Later that same afternoon, Morrell came by with Billy-and Mr. Contreras and the dogs. Josie had gone back to school-under protest, according to her mother. I myself had canceled basketball practice yesterday, telling the team I’d have to let them know when I was strong enough to return. They’d responded with a get-well card big enough to cover the wall in Lotty’s spare room, filled with encouraging messages in English and Spanish.
Amy Blount had already filled me in on Billy and Josie, because she hadn’t been able to persuade them to leave Mary Ann’s place when she drove down there on Friday. Rose Dorrado had been more forceful, dragging Josie home and compelling her to return to school.
As Amy described it, the reunion between Rose and her daughter was a predictable combination of joy and fury (“You were here, not two miles from me, clean, well fed, safe, and me, I have not slept at night for worry!”).
Billy, shell-shocked by his father’s behavior, stayed on at Mary Ann’s. He’d called his grandmother, and spoken briefly to his mother, but he wouldn’t go home. He didn’t even want to go back to Pastor Andrés: he thought the minister shared the blame in Frank Zamar’s death because of the pressure he’d put on Zamar to back out of his contract with By-Smart.

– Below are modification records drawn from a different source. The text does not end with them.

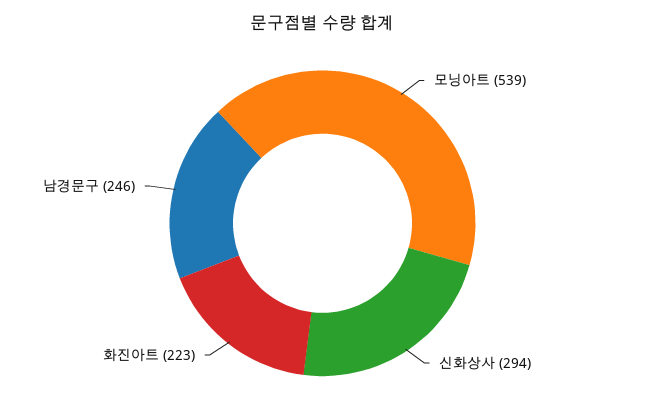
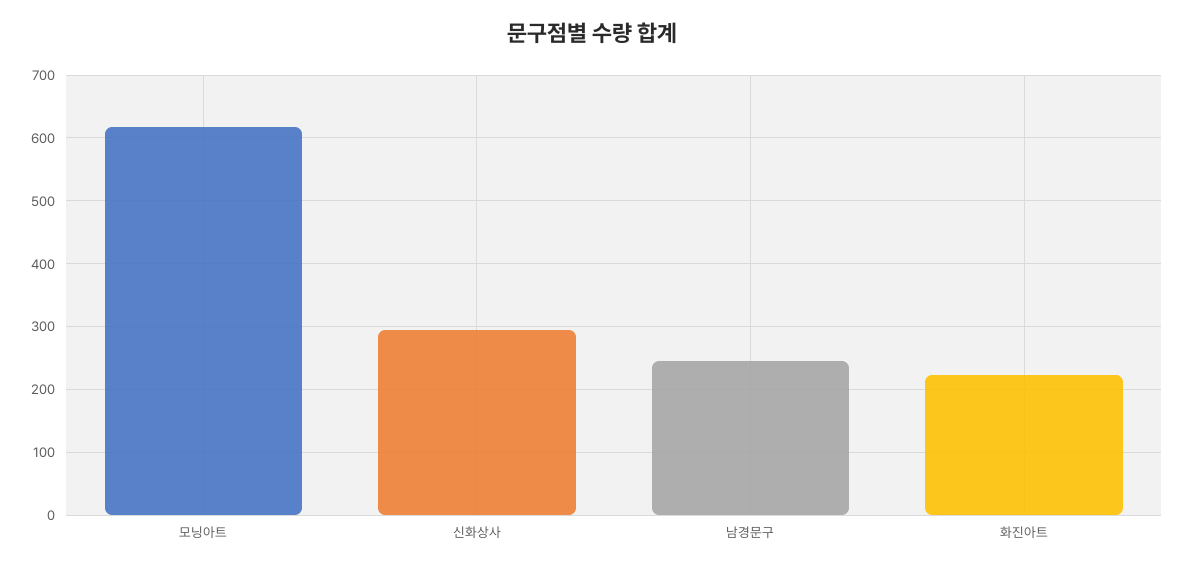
  {
-   "모닝아트": 539,
+   "모닝아트": 620,
    "신화상사": 294,
    "화진아트": 223,
    "남경문구": 246
  }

The main reason Billy wouldn’t leave Mary Ann’s, though, was because he didn’t have the energy to pack up and move one more time. He’d been at the pastor’s, he’d been at Josie’s, and then at Mary Ann’s, all in the last ten days. He was too upset to organize himself mentally into another move-and my coach definitely liked having him living in the apartment with her. Now that he wasn’t hiding, he walked the dog three or four times a day, and he brought all his intensity to studying Latin with her. Its rules, its complex grammar, seemed to be a haven for him right now, a place of purity, regularity.
On Tuesday, in Lotty’s apartment, he tried to explain some of that to me, and some of his reluctance to see his family again. “I love them all, maybe not Dad, at least, I find it hard to forgive him for killing April’s dad and Mr. Zamar-and even if Freddy and Bron made the plant burn down, I think it was really because of Aunt Jacqui, and-and Dad, that Mr. Zamar is dead. I even love Mom, and, of course, my grandparents, they’re great people, they really are, but-but I think they’re shortsighted.”